De repente entendió por qué los ojos de ese roedor eran tan solitarios.
—Entonces, estaba esperando a alguien…
—Si un maestro muere, ¿no se borrarían todos los recuerdos que tienen sobre ellos mediante el contrato de mascota?
¿Por qué está esperando aquí?
—preguntó su amiga con curiosidad.
—Aunque se hayan borrado los recuerdos, quizás algo permanezca.
Tal vez, sea su instinto.
—Su Ping sacudió la cabeza.
Ambas chicas se sintieron aturdidas.
No pudieron evitar mirar a la rata.
—La amiga de Yu Xin cambió su expresión también.
Encontró a la criatura menos repugnante y sucia que antes.
¿Qué tan leal debía haber sido la mascota si todavía recordaba a su maestro solo con el instinto…?
—Si quieres tomarla como tu mascota, dale más tiempo —dijo Su Ping a la chica gentil.
—Yu Xin miró pensativamente a la Rata de Relámpago y asintió.
—Lo haré.
Esperaré a que salga de esta sombra.
—Su Ping sonrió; luego se dirigió a la puerta.

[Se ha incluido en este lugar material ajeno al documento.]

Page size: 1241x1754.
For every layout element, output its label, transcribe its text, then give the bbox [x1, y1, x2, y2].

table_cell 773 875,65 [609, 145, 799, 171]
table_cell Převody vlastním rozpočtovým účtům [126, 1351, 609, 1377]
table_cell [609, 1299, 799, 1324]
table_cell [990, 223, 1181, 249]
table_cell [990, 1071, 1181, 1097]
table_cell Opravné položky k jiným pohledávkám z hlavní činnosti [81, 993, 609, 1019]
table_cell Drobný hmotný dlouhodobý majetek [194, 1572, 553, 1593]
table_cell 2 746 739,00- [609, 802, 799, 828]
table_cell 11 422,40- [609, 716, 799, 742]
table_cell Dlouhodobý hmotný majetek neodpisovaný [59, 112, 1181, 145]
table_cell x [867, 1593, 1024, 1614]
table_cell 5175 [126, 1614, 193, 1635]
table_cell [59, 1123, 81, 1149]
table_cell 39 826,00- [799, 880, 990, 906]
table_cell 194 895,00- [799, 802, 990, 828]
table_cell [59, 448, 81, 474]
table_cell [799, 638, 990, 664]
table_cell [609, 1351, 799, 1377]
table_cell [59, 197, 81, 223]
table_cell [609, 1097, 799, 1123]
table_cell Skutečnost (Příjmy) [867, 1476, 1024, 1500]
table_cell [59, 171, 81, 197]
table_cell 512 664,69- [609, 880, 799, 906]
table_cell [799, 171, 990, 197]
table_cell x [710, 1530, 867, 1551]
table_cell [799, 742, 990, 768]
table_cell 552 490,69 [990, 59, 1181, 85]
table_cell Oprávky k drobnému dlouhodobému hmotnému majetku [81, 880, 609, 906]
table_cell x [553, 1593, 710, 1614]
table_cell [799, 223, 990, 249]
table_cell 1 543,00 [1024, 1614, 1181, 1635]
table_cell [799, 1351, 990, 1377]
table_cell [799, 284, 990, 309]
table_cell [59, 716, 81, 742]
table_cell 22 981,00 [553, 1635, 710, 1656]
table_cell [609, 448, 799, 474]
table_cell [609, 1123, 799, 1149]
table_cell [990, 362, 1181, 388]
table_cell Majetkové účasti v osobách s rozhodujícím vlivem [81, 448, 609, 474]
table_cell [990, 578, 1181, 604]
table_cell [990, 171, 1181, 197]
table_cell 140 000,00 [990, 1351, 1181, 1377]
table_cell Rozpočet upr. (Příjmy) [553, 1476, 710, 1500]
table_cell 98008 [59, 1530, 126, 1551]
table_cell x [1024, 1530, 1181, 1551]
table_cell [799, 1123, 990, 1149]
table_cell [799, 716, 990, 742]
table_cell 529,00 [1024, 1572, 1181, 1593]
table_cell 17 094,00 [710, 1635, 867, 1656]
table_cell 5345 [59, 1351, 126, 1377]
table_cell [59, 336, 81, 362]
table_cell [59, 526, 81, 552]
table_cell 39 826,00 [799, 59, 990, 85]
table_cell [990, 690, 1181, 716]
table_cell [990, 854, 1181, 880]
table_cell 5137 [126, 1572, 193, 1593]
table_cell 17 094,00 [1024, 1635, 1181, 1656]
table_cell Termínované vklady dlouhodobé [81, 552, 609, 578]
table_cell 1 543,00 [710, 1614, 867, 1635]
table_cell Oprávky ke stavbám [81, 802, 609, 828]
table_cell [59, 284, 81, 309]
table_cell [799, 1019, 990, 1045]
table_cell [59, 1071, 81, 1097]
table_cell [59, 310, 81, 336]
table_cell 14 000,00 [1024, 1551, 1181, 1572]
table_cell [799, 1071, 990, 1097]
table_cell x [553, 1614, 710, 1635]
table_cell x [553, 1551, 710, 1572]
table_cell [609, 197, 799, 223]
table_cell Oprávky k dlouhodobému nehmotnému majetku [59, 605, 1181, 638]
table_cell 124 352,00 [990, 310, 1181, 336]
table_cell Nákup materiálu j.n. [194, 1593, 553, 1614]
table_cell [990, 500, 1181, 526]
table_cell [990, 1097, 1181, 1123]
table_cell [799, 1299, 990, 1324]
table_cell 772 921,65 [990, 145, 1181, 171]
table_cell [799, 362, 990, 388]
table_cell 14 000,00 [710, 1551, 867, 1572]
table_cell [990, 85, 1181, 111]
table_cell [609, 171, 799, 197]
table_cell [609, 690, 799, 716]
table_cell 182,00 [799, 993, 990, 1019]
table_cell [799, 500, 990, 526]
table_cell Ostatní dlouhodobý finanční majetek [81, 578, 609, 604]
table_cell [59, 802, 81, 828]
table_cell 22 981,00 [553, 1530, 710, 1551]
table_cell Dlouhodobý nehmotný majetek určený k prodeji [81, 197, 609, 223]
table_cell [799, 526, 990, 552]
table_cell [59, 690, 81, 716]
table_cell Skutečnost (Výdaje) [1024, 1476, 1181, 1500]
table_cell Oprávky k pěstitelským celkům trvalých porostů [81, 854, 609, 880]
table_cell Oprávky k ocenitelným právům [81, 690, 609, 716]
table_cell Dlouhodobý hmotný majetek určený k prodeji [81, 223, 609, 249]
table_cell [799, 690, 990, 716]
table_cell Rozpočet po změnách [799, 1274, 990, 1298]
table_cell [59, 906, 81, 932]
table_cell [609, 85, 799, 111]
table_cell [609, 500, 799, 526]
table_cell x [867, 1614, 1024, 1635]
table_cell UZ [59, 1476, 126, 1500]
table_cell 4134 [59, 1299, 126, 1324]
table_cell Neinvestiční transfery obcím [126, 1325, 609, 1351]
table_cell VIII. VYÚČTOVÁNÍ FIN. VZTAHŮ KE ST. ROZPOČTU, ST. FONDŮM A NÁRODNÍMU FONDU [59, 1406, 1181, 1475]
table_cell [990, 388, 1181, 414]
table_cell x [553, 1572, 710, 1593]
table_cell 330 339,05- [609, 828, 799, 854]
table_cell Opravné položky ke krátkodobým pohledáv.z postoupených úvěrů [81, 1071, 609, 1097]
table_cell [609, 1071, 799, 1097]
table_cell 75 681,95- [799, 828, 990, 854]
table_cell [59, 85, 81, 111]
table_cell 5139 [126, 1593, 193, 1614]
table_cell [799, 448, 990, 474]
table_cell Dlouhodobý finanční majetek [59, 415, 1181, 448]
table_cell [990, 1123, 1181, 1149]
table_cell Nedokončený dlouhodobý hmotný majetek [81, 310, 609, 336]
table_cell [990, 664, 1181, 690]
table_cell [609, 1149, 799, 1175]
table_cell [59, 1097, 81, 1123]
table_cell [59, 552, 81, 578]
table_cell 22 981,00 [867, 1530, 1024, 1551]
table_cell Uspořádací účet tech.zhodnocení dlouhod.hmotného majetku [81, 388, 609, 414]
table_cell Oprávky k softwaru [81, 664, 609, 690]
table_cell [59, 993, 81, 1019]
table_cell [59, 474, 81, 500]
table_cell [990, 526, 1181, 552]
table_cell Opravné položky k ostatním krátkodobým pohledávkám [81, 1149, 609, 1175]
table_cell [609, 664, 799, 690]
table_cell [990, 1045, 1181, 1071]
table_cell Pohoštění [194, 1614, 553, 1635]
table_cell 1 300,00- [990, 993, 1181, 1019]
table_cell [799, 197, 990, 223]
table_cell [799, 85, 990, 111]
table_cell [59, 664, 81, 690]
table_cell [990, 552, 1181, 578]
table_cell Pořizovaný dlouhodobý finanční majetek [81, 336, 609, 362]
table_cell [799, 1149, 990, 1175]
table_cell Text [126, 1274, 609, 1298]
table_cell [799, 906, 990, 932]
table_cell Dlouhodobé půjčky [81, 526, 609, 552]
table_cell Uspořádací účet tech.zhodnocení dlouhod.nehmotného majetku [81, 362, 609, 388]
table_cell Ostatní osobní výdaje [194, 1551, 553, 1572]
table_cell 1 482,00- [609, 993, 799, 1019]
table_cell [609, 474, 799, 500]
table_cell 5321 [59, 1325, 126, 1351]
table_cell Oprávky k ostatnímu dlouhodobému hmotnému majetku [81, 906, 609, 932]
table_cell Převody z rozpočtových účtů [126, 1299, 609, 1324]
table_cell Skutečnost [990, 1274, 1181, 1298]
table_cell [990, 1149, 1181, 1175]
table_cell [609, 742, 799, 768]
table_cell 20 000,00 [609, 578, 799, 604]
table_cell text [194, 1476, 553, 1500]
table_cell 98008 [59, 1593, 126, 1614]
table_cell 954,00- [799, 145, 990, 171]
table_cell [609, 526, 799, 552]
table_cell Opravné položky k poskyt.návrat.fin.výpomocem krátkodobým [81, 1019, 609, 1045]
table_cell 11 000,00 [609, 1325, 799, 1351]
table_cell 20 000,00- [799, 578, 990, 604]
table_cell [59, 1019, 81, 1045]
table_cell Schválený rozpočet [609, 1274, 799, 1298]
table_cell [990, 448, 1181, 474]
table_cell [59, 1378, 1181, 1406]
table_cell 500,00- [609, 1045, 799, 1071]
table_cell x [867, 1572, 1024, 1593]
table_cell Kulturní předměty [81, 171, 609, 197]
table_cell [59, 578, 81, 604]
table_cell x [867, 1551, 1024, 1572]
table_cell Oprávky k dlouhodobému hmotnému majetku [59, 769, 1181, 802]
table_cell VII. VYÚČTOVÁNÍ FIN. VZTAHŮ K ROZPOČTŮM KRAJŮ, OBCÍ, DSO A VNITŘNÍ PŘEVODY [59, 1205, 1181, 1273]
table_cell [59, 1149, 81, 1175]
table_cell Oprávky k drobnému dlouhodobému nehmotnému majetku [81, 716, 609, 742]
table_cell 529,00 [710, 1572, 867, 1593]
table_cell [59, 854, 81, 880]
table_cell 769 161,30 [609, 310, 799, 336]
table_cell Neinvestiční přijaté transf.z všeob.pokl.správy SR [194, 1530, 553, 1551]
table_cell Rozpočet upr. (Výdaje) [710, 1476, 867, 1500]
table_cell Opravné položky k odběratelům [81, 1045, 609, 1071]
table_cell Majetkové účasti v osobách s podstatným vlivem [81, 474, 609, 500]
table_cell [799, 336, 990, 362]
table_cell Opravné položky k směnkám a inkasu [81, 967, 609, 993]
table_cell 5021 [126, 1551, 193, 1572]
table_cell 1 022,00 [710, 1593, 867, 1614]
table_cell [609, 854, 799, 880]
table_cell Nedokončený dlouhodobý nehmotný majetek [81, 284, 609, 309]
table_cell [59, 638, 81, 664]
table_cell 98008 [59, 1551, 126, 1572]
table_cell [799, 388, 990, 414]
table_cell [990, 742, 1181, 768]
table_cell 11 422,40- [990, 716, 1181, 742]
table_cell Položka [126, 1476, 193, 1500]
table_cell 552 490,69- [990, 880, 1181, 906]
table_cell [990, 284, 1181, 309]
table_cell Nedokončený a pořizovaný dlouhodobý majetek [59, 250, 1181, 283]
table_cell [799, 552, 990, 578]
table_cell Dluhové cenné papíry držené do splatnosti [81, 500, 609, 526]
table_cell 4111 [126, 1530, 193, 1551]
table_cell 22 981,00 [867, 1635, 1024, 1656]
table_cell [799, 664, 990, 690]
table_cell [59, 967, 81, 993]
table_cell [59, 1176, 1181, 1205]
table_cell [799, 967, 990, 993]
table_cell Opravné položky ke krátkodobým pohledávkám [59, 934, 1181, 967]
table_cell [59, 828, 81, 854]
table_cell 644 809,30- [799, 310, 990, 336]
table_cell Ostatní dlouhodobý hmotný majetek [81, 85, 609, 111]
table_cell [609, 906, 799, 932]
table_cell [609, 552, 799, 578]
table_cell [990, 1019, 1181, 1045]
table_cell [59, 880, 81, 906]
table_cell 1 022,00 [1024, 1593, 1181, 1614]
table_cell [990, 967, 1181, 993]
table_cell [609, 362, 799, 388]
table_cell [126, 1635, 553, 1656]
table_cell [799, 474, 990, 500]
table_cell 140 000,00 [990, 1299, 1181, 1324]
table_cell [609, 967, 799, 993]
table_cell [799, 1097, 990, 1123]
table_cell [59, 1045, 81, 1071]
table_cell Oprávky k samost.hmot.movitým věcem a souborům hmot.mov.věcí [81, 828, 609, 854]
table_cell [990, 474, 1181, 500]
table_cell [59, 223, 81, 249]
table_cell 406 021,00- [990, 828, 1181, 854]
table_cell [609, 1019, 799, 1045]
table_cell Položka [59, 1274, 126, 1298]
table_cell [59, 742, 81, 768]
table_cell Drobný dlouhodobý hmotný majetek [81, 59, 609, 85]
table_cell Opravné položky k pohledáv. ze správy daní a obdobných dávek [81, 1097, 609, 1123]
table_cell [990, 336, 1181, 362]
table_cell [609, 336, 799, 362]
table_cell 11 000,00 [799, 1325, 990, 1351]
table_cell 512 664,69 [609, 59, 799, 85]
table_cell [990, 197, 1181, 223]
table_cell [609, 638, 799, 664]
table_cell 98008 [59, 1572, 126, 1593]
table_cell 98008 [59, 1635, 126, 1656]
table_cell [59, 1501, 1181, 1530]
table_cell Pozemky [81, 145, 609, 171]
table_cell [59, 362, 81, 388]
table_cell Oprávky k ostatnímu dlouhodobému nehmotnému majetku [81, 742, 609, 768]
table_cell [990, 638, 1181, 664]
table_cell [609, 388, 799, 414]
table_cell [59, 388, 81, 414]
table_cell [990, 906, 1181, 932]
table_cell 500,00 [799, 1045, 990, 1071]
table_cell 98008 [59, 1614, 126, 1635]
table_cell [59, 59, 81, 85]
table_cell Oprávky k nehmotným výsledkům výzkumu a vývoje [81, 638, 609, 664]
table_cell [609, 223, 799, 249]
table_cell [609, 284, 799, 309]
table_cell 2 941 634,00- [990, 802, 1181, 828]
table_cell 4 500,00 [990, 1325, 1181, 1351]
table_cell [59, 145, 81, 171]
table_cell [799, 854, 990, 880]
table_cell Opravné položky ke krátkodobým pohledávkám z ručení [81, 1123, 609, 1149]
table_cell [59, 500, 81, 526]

—La Rata de Relámpago fue la primera mascota que él entrenó; quería que la pequeña encontrara a alguien más que pudiera cuidar de ella.
Una mascota que murió de vejez no era necesariamente afortunada, y una que murió en el campo de batalla no era necesariamente desafortunada.
Las mascotas que fueron maltratadas por terribles maestros y aquellas que sobrevivieron a sus buenos maestros eran las verdaderas desafortunadas.
—Yu Xin contempló a la Rata de Relámpago durante un rato más después de que Su Ping regresó a la tienda, luego se marchó con su amiga.
La noche cayó.
—La chica visitó la tienda de Su Ping nuevamente, solo para descubrir que el lugar seguía abarrotado.
—Desde luego es un negocio próspero —comentó Yu Xin sin poder evitarlo.
—Su amiga dijo:
—Oí que hay un tipo muy famoso en este planeta.
No sé dónde está.
Ya que estamos aquí, ¿por qué no lo conocemos si tenemos tiempo?
—Tal vez más tarde.
—Yu Xin fue a ese planeta con fines de viaje; habría estado en otro lugar divirtiéndose con su amiga si no hubiera conocido a la rata.
En ese momento simplemente quería llevarse a la pequeña criatura para que pudiera vivir una vida feliz.
—Yu Xin se agachó frente a la Rata de Relámpago, luego sacó un puñado de comida para mascotas que había comprado y se la ofreció a la Rata de Relámpago.
—La Rata de Relámpago la miró, y luego comió la comida con pereza mientras ella observaba ansiosamente.
La pequeña comenzó a dormir después de quedar satisfecha.
—Yu Xin sonrió encantada y se marchó con su amiga.
—Yu Xin regresó al día siguiente y le ofreció más comida a la Rata de Relámpago hasta que se llenó.
Entonces, se dio la vuelta y se marchó, sin intentar tocarla.